Leave it to the folks at the far-right Christian Action League, the American Family Association’s North Carolina affiliate, to come up with an anti-gay twist to the story of Little Red Riding Hood.
In a column for BarbWire today, the group’s executive director, Mark Creech, rewrites the childhood fairy tale into a rather confusing attack on gay rights and the Supreme Court.
Once upon a time there was a dear little girl who loved her grandmother supremely. The grandmother had given to her a little cap of red velvet, which suited her so well she would never wear anything else. Thus, everyone called her Little Red Riding Hood.

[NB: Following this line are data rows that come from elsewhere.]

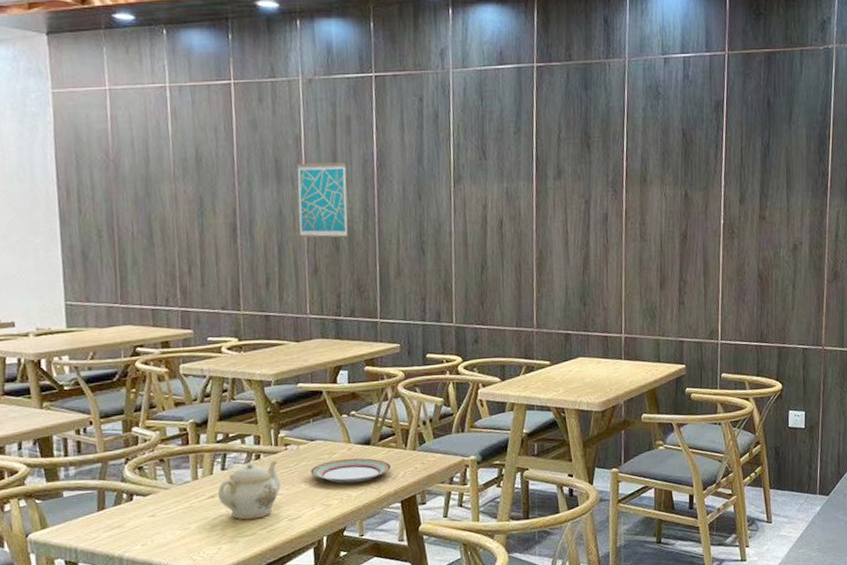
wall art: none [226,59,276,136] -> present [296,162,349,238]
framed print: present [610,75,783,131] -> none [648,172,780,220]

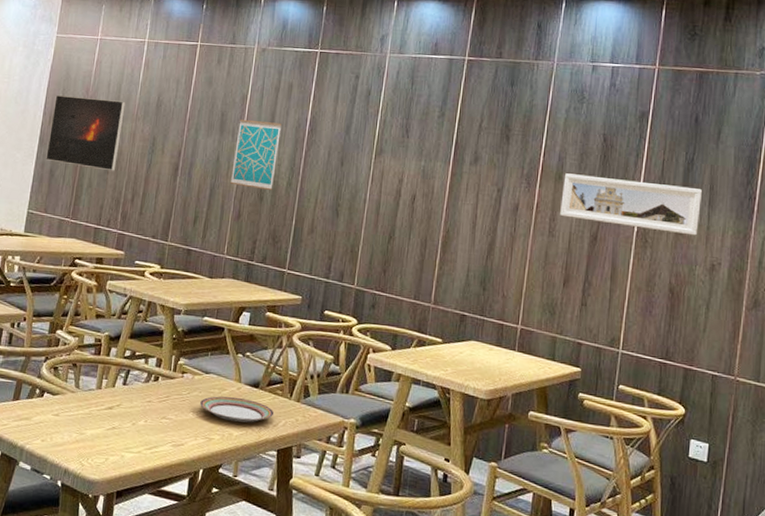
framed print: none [68,160,163,243] -> present [46,95,126,172]
teapot: present [218,461,281,520] -> none [115,383,173,438]
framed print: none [648,172,780,220] -> present [560,173,702,236]

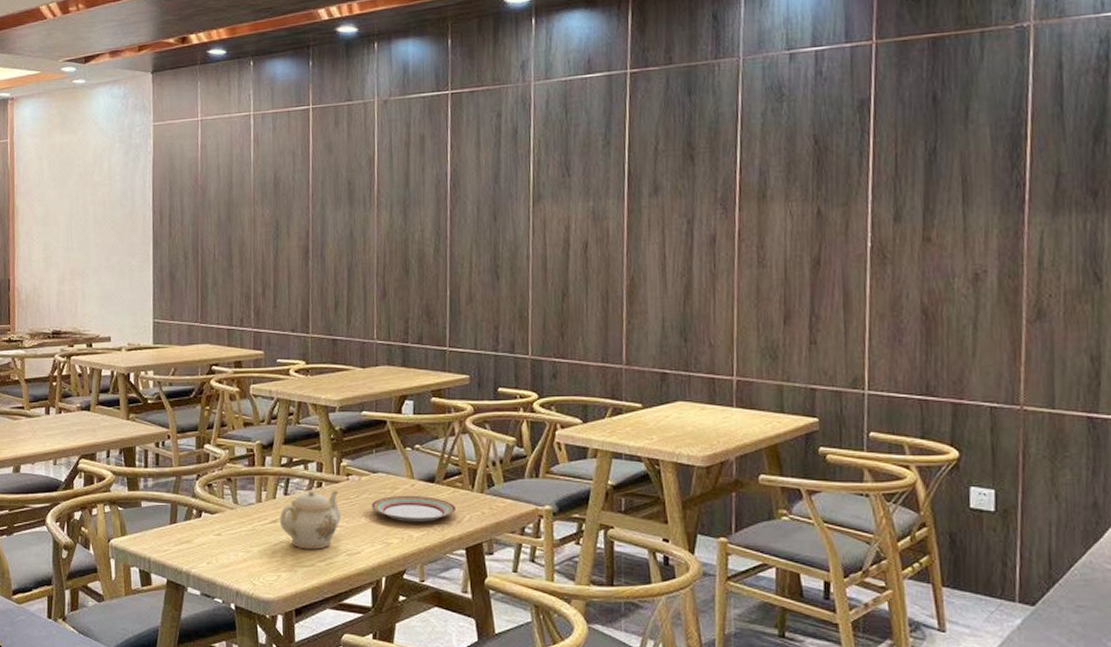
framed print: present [46,95,126,172] -> none [162,185,241,265]
teapot: none [115,383,173,438] -> present [280,490,341,550]
wall art: present [230,120,283,191] -> none [369,183,419,262]
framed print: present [560,173,702,236] -> none [768,183,952,242]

For a little while longer the wolf spoke with Little Red Riding Hood, mostly telling her about the way wolves are wrongly perceived by people. “Wolves are nothing to be feared, they just want to be treated like everybody else,” he told her.
While on her way, Little Red Riding Hood pondered, “Yes, I think I can understand how the wolf must feel. Perhaps he is a victim, as he says, and his way is not decadent.”
“Oh grandmother,” she said, “What big ears, eyes, hands, and mouth you have.”
“Certainly you can appreciate diversity,” replied the wolf. And just when he thought the time was right, he sprang from the bed to eat Little Red Riding Hood.
A woodcutter nearby heard her screams and rushed to save her.
He overcame the wolf with his trusty axe. The townspeople hurried to the scene, cheered and supported the woodcutter, except for five foolish judges.
The five foolish judges declared the woodcutter prejudiced, bigoted, and intolerant. They said he had no right to defend either the grandmother or Little Red Riding Hood. They said the axe must be cast away.
Standing with the five foolish judges were also some clever foxes, relatives of the wolf, who argued the wolf’s proclivity for carnage was completely normal. In fact, to suppress the wolf’s appetites, something which was inherent to his nature, would be wrong, they said. Besides, it was claimed that grandmothers are like old traditions that need to give way to the new anyhow.
And so, on the basis of these considerations, not only did the mindset of many of the townspeople start to change, but the wolf was lauded and praised. Many townspeople would fly the wolf flag from atop their village cottages and buildings. An advocacy group called WUVS, standing for “Wolves, Underfed, Voracious, and Famished,” fought to give wolves special protections in law. And no one dared challenge the true nature of the wolf for fear his house, his livelihood, and even his freedom might be taken away.
So the years passed, grandmother was dead and Little Red Riding Hood would live her life in confusion, always in danger of many wolves and never to enjoy the basket of goodies with her grandmother, whom she had known and loved for so long.
I would not do all the work for the reader here, but if it helps, in this fable of Little Red Riding Hood, the Grandmother is traditional marriage. The wolf is homosexual activism. Little Red Riding Hood is an unsuspecting public, and, in another way, children and their future. The basket of assorted goodies signifies the many blessings and joys of real marriage. The woodcutter is true religion’s opposition to so-called gay rights. His axe is state constitutional amendments to define marriage as one man and one woman. The five foolish judges are the U.S. Supreme Court justices who ruled to redefine marriage for the nation. The clever foxes are professionals who argue homosexuality is inherent, fixed, unalterable, and normal. The townspeople represent ever-changing public opinion.